When a line in the data below includes "lines", pick it out and copy it.

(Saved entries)

----------------------------------------

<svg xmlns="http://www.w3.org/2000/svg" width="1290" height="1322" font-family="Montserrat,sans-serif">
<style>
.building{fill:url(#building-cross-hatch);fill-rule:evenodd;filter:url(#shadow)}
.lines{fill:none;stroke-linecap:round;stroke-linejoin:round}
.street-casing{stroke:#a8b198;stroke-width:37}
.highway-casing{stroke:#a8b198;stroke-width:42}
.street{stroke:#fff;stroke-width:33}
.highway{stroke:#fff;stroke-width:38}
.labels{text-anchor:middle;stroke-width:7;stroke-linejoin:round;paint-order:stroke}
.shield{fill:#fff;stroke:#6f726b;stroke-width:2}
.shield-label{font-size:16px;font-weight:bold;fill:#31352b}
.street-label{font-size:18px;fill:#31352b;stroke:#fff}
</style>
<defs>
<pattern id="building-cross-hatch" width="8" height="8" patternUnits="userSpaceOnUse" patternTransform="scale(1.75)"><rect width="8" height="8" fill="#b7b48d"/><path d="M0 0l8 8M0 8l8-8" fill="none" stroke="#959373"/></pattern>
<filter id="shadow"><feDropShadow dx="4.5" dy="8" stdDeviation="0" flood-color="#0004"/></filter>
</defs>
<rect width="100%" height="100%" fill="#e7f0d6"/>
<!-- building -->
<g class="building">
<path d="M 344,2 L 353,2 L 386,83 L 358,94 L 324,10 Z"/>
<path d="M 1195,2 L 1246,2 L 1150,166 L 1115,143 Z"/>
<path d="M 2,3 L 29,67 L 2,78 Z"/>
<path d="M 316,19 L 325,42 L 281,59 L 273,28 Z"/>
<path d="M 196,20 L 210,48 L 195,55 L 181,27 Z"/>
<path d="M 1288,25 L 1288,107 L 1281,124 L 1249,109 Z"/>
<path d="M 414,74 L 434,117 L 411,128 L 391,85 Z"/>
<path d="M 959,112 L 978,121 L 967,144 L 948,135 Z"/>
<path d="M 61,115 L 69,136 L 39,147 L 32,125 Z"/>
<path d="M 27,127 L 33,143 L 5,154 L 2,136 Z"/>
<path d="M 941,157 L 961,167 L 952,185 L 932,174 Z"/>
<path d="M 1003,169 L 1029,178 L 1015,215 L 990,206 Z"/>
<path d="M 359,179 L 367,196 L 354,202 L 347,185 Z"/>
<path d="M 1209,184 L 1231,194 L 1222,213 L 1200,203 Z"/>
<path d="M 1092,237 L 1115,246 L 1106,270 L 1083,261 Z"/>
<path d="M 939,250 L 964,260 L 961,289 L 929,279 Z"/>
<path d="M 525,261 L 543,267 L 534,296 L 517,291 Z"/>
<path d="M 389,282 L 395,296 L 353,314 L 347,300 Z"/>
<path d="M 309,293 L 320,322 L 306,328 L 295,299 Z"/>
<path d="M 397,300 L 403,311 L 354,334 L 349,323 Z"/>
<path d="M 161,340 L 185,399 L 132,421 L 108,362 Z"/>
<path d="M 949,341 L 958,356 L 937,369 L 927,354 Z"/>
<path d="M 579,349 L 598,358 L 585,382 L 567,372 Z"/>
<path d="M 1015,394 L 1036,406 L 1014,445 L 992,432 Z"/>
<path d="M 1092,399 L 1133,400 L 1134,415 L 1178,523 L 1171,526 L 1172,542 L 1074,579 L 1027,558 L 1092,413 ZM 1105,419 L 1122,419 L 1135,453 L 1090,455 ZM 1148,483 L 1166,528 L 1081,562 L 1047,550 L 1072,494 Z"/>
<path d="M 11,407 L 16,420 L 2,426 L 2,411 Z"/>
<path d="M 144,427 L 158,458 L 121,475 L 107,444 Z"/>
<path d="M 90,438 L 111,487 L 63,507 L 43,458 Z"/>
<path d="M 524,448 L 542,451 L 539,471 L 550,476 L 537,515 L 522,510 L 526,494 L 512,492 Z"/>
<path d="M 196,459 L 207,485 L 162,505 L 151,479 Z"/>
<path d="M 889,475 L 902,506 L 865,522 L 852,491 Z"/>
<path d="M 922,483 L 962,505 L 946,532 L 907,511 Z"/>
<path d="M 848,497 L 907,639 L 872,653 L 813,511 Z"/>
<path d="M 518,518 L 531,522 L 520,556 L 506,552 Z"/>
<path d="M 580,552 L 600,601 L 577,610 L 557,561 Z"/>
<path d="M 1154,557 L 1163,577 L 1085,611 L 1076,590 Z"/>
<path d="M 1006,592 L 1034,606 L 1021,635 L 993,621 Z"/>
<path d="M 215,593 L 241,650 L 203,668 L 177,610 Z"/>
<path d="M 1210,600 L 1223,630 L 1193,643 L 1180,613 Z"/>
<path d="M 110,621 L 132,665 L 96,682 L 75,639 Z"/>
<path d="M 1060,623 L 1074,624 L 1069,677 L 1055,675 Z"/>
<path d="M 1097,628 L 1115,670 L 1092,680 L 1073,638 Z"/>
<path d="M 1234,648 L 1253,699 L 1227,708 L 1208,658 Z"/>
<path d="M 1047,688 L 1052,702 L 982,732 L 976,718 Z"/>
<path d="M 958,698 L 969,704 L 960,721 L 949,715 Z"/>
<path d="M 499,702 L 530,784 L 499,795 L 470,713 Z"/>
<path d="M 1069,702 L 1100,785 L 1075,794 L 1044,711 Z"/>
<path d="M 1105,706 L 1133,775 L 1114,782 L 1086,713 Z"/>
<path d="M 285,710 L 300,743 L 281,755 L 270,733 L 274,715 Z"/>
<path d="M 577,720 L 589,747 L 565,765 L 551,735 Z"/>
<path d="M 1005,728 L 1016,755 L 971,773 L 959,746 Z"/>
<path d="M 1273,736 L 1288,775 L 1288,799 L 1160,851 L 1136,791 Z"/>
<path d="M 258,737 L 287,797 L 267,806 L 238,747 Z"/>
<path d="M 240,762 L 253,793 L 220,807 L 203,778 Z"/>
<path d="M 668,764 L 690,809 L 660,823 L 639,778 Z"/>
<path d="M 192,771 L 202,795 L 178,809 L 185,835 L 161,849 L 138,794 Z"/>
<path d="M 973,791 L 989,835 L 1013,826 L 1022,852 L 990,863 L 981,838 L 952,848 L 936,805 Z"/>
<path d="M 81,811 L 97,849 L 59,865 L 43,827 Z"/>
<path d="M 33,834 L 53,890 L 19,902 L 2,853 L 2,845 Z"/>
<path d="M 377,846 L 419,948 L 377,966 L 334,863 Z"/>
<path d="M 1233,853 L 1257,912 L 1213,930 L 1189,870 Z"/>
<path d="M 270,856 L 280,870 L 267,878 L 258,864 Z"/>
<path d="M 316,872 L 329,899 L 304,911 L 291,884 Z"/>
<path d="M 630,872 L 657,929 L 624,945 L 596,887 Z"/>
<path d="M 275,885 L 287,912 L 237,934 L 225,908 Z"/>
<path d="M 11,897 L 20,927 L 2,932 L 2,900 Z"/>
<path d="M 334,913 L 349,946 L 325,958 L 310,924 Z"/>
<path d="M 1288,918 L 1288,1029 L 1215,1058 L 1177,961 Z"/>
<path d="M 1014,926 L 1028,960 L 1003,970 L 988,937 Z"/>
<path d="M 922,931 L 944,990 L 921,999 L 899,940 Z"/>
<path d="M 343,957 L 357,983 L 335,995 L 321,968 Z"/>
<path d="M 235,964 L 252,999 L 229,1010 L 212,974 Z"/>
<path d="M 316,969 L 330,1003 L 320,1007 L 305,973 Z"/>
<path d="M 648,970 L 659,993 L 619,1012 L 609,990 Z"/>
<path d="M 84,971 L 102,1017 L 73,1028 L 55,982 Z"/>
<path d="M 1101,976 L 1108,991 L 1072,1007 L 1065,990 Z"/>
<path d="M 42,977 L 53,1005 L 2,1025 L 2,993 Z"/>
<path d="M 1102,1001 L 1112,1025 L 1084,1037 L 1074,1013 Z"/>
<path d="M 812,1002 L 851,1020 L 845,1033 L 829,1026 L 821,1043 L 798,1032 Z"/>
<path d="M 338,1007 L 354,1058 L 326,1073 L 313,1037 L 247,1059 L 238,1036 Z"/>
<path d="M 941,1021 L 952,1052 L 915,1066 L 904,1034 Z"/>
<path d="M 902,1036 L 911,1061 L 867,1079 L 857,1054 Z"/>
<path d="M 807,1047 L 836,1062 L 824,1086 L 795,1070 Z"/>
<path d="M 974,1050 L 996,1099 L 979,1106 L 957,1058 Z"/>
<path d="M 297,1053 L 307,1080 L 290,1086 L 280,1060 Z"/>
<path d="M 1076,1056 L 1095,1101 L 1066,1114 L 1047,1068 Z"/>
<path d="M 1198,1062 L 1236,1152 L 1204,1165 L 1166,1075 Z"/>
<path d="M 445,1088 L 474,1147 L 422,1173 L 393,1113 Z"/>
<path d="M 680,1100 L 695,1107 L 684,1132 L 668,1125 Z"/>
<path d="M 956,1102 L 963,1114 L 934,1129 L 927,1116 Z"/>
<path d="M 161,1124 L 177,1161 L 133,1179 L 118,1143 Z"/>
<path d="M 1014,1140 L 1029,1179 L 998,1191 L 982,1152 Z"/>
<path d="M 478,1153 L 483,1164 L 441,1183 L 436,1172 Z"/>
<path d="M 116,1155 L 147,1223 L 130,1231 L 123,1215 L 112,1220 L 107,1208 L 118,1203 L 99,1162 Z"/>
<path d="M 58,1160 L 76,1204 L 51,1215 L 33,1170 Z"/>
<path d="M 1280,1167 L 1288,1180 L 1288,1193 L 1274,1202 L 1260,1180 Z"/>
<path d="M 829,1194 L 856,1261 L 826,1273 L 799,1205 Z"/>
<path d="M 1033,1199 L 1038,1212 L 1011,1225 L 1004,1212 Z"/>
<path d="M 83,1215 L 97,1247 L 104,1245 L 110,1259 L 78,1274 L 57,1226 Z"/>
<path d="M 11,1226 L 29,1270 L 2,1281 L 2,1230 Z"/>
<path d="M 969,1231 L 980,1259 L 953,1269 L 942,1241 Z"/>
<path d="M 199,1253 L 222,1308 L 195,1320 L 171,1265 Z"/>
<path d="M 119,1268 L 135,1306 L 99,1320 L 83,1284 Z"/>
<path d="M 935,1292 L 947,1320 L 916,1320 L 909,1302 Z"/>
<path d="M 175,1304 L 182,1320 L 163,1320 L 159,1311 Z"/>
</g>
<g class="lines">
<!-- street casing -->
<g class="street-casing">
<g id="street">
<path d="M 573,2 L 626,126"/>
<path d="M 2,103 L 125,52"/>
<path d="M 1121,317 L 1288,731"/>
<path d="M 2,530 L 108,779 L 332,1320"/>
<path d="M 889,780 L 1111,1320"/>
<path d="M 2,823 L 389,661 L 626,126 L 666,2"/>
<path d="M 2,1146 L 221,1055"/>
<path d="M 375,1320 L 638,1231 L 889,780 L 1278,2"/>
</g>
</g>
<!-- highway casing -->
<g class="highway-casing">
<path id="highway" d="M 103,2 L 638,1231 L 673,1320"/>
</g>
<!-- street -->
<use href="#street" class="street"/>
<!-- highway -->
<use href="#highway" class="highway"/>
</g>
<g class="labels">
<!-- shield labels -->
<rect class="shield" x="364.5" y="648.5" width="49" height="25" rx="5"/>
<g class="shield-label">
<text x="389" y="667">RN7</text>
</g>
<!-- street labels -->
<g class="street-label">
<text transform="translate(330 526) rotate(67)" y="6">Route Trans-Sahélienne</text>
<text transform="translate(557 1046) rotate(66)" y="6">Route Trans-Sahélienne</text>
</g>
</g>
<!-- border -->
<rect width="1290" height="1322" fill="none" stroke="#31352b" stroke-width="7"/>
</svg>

----------------------------------------

Solution to the problem:
.lines{fill:none;stroke-linecap:round;stroke-linejoin:round}
<g class="lines">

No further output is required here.